The above description is only of the preferred embodiments of the present invention, and it should be noted that: it will be apparent to those skilled in the art that various modifications and adaptations can be made without departing from the principles of the invention, and such modifications and adaptations are intended to be within the scope of the invention.

Claims (10)

1. The coiled material self-cleaning coating is characterized by comprising the following components in parts by weight: 30-40 parts of high-molecular-weight polyester resin, 10-15 parts of fluorocarbon resin, 10-15 parts of self-extinction resin, 15-20 parts of amino resin, 3-8 parts of antifouling auxiliary agent, 0.2-1 part of flatting agent, 0.1-0.5 part of defoaming agent, 0.5-2 parts of rheological auxiliary agent and 15-25 parts of solvent, wherein the molecular weight of the high-molecular-weight polyester resin is 15000 to 20000, and the Tg is 30 to 50 ℃; the self-extinction resin is MT-2350F or MT-2550F.

2. The coating of claim 1 wherein the high molecular weight polyester resin is one or more of ETERKYD-5055-R-70, VYLON-637, GK-360, ST-5790.

3. The coating of claim 1, wherein the fluorocarbon resin is a combination of one or more of HLR 670, eteerflon-41215, eteerflon-41011, D-4109.

4. The coating of claim 1, wherein the amino resin is MR625 or 5717.

5. The coating of claim 1, wherein the antifouling auxiliary is any one or more of TEGO-5000N, WELLMIX-6610, ZH-8017B or SMA 4015.
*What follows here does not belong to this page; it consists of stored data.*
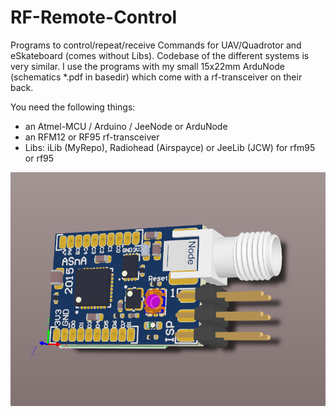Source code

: # RF-Remote-Control
Programs to control/repeat/receive Commands for UAV/Quadrotor and eSkateboard (comes without Libs). Codebase of the different systems is very similar. I use the programs with my small 15x22mm ArduNode (schematics *.pdf in basedir) which come with a rf-transceiver on their back.

You need the following things: 
- an Atmel-MCU / Arduino / JeeNode or ArduNode 
- an RFM12 or RF95 rf-transceiver
- Libs: iLib (MyRepo), Radiohead (Airspayce) or JeeLib (JCW) for rfm95 or rf95

![Alt text](/ArduSensorNodeRFM95W.png?raw=true "ArduNode2015")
6. The coating of claim 1 wherein the leveling agent is a combination of any one or more of BYK-333, TEGO 450, or BYK-306; the defoaming agent is BYK-052N or TEGO 945; the rheological additive is one or more of VOK-SD, N-3300, AQH-810.

7. The paint of claim 1, wherein the solvent is any one or more of xylene, trimethylbenzene, butyl acetate, dibasic acid ester, propylene glycol methyl ether acetate, and propylene glycol methyl ether.

8. The process for preparing the self-cleaning coil coating as claimed in any one of claims 1 to 6, characterized by comprising the following steps:

s1: proportionally putting high molecular weight polyester resin, fluorocarbon resin, self-extinction resin and amino resin with the formula weight into a kettle, dispersing for 10 minutes at 600RPM, and uniformly stirring;

s2: sequentially adding the antifouling auxiliary agent, the flatting agent and the defoaming agent in the formula amount into the system prepared in the S1, and dispersing for 10 minutes at 1000 RPM;

s3: adding the rheological additive in the formula amount into the system prepared by S2, dispersing at 1200RPM for 30min, dispersing uniformly, and finally adding the solvent in the formula amount to adjust the viscosity of the coating to 65-85KU.

9. Use of a coil self-cleaning coating as claimed in any one of claims 1 to 6 in the preparation of a coil self-cleaning coating.

10. The use according to claim 8, wherein the coating according to any one of claims 1 to 6 is roll-coated or spray-coated on a coil and cured at 190 to 220 ℃ for 2 to 3min to obtain a self-cleaning coating for the coil.